What you will achieve
Use Console.app to find errors and correlate system failures with timestamps.
Console streams unified logs from macOS and applications — more signal than guessing. Filtering by process and timestamp correlates user-visible glitches with background errors. Export subsets for vendor support instead of screenshotting scrolling text.
1) Open and orient
Applications → Utilities → Console. Select your Mac in sidebar under Devices. Start streaming shows live logs — pause to freeze.
2) Filter effectively
- Search bar:
error,fault, process name (e.g.backupd,kernel). - Subsystem filter for specific app bundles.
- Click timestamp column to align with when issue occurred.
3) Crash vs spin
Crash reports appear under Reports — separate from unified log. Kernel panics in DiagnosticReports as .ips files.
4) Export for support
Select log lines → Save. For Apple or vendor tickets, attach panic-full and app crash .ips from same minute.
5) Do not panic at noise
Many “error” lines are benign retries. Look for repeating patterns at exact failure time, not one-off background chatter.
6) Persist logs
Console shows unified log with ~30 day default retention — older events need archived diagnostics or Time Machine backup of /var/log if existed pre-unified.
7) log stream command
log stream --predicate 'eventMessage contains "error"' --level error
Terminal alternative for live filtering when GUI overwhelms.
8) Privacy in exports
Redact account emails and serial numbers before posting logs publicly — panic files include hardware UUID.
Verify
You can reproduce filter that shows only lines around a known test failure; exported file opens in text editor.

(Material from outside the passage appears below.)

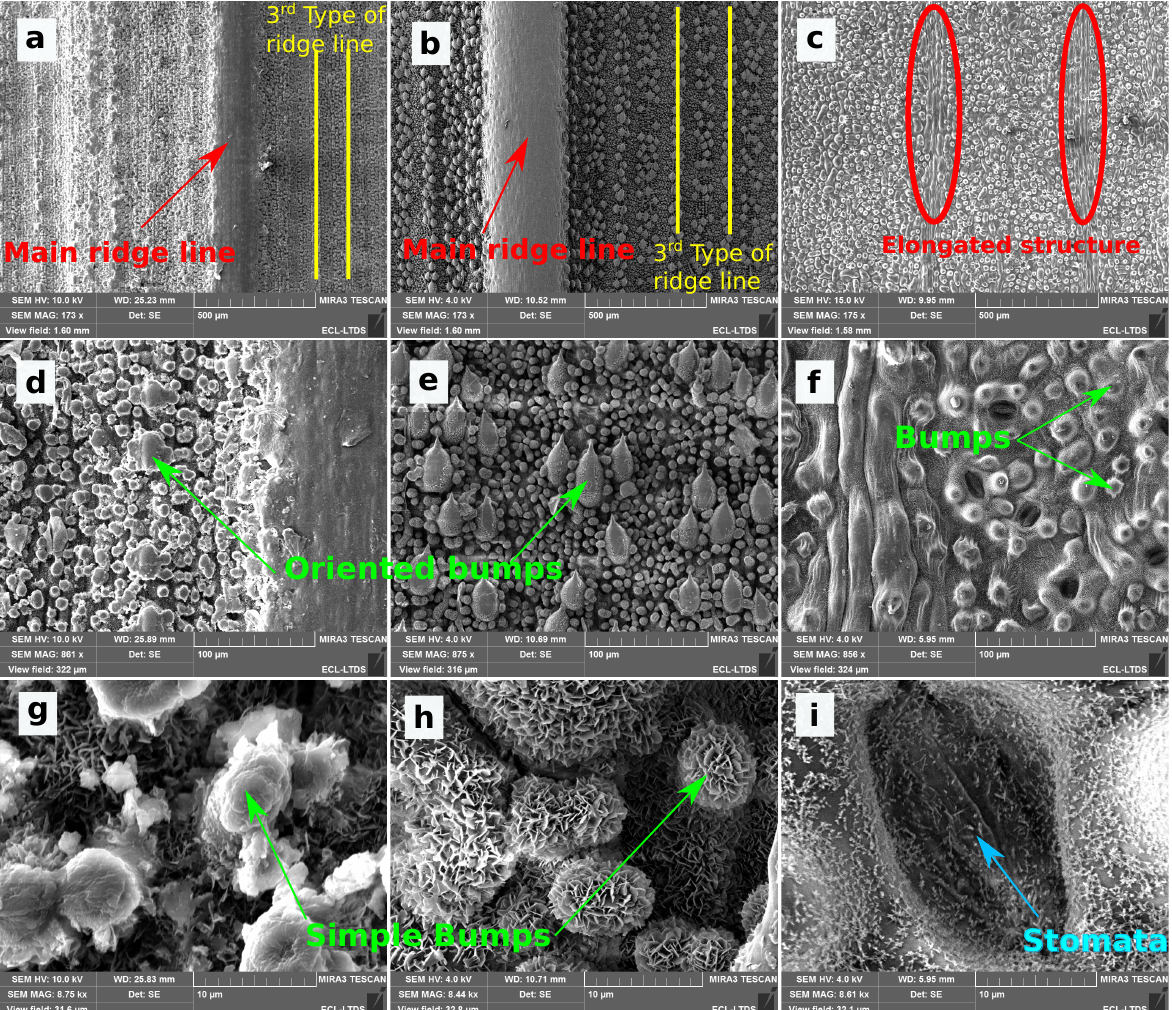
Figure 5. SEM images of leaves studied at different scales: ( a , d , g ) Phyllostachys, ( b , e , h ) Sasa, and ( c , f , i )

Additional troubleshooting notes
If steps above do not resolve the issue on the first attempt, reboot once, confirm System Settings → General → Software Update is current, and retry with a second administrator account to rule out profile or keychain corruption in your daily user. Document exact error text from Console.app with timestamp — vague “it still fails” without logs wastes support time. On Apple Silicon, re-test after full shutdown (not just restart) because firmware and Thunderbolt controllers reset only on cold boot. Intel Macs should repeat test in Safe Mode to bypass third-party login items. Before erase or keychain reset, verify Time Machine or clone backup completed — batch 3 guides assume Monterey/Ventura/Sonoma/Sequoia paths in System Settings; search Spotlight for renamed panes if your macOS version labels differ slightly.